## READING TEXT
* * * * * * * * *

The Secret Lab solved this issue by re-engineering a hair renderer program, precedently used for 102 Dalmatians, in order for it to render scales instead of fur. CG supervisor Adolph Lusinsky said that “it was Hank Driskill’s idea to change the fur system we had developed for 102 Dalmatians in order to grow the scales. The first test was to grow scales on some dog animation we had. It looked like corn-on-the-cob, but it told us we were on the right track. At first we were going to make the skin like a snake’s; but snake scales are shiny — which made the dragon look like a plastic toy — and the herringbone pattern blew the dragon’s scale. So next, we rented crocodile and alligator pelts and photographed different scales. For example, those that went along the arm, where the animal needed to bend, tended to be more pebbly than the armored scales on the back. We actually took a lot of those references and put them right onto our dragon.” Ultimately, the surface of the dragons’ skin was covered with thousands of individual digital scales, able to overlap and interact realistically. In addition, displacement maps were also used for additional detailing in certain parts of the body, including some regions of the head. A custom shader was used in order for the scales to maintain their shape when the skin would stretch.

* * * * * * * * *

## GIVEN DATA

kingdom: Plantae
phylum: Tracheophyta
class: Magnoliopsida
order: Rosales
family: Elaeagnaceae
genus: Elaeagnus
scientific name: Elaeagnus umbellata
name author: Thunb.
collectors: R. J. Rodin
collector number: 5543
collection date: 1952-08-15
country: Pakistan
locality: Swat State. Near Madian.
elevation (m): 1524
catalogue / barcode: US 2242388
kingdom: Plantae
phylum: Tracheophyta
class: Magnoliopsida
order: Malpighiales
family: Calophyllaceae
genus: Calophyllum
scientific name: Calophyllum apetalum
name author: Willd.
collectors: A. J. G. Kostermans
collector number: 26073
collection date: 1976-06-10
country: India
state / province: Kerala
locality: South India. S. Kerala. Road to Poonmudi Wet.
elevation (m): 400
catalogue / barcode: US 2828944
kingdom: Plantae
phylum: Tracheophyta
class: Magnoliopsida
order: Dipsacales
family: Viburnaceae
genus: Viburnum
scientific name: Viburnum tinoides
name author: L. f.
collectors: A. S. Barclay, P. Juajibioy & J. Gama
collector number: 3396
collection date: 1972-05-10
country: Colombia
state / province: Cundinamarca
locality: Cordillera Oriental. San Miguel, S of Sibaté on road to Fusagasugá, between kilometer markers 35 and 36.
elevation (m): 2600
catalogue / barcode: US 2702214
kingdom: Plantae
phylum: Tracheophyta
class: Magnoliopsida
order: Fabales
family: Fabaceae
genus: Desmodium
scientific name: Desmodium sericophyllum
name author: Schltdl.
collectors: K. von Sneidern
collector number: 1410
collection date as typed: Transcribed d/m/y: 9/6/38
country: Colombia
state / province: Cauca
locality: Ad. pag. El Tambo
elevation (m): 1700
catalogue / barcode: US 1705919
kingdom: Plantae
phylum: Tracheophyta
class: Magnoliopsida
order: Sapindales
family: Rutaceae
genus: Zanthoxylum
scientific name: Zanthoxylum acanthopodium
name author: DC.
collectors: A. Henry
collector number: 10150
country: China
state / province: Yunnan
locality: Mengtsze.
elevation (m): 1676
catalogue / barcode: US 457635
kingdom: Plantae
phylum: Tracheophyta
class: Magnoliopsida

* * * * * * * * *

## PARTS OF THE EXERCISE
- 1) In the passage about the dragon scales, the hair renderer that was re-engineered had first been used for which film?
- 2) Rewrite the paragraph of the dragon-scale passage that starts "The Secret Lab solved this issue" as a shorter paragraph that keeps its main facts.

## ANSWERS PROVIDED
- 1) 102 Dalmatians

- 2) The Secret Lab adapted the hair renderer built for 102 Dalmatians so that it would grow scales instead of fur, an idea that CG supervisor Adolph Lusinsky credited to Hank Driskill. A first test on dog animation looked like corn-on-the-cob but showed the approach could work. Snake-like scales were rejected because their shine made the dragon look like a plastic toy and their herringbone pattern threw off the dragon's scale. The team then photographed rented crocodile and alligator pelts and applied those references directly. In the final version, thousands of individual digital scales could overlap and interact realistically. Displacement maps added detail to parts of the body, including areas of the head, and a custom shader kept the scales' shape when the skin stretched.